How to shift filename numbers without collisions?

There's a little known standard command on Unix that can help us here find a general solution in finding in which order a series of renames have to be done: tsort

Say we have a list of renames to be done in a file called renames.txt (assuming for sake of demonstration that their name doesn't contain blanks):

d a
e f
b e
a c

Because d is to be renamed to a, that means a must be renamed before d. So we've got a partial sort order there which would be the reverse of the order the files should be renamed.

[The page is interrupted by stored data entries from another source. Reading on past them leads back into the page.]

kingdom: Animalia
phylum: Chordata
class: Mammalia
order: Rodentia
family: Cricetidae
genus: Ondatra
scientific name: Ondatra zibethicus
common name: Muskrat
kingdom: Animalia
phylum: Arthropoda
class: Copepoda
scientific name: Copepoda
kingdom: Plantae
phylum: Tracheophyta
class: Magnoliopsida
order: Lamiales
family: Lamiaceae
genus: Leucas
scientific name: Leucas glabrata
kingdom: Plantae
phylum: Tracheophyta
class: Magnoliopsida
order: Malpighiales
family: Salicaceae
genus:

tsort is the tool to infer a full sort order from a list of partial sort orders. It would return with an error if there was a loop which would help us detect cases where there's no solution. If we apply tsort on that input, it gives us:

b
d
e
a
f
c

Which says b should be renamed after d after e. We can use GNU tac (some systems also have tail -r) to reverse that order:

c
f
a
e
d
b

And join it with our list of renames:

tsort renames.txt | tac | awk '
  NR==FNR {
    ren[$1] = $2
    next
  }
  $1 in ren {
    print "mv -i --", $1, ren[$1]
  }' renames.txt -

which gives us:

mv -i -- a c
mv -i -- e f
mv -i -- d a
mv -i -- b e

which we can then pipe to sh to execute.

Note however that the above code is not robust in that we didn't check the exit status of tsort above to detect loops, and filenames mustn't contain any special shell characters.

The robustification is left as an exercise to the reader ;-)


@l0b0's solution rewritten for better robustness:

printf '%s\0' index-*.txt |
  sort --zero-terminated --field-separator - --key 2rn |
  xargs -0r rename --verbose '
    s/^index-([0-9]+)\.txt$/$1/;
    $_="index-" . ($_ + 1) . ".txt"'

Feel free to include in your solution and I'll delete my answer afterward.

Note that that and @l0bo's solutions are GNU specific, not Unix (GNU's Not Unix).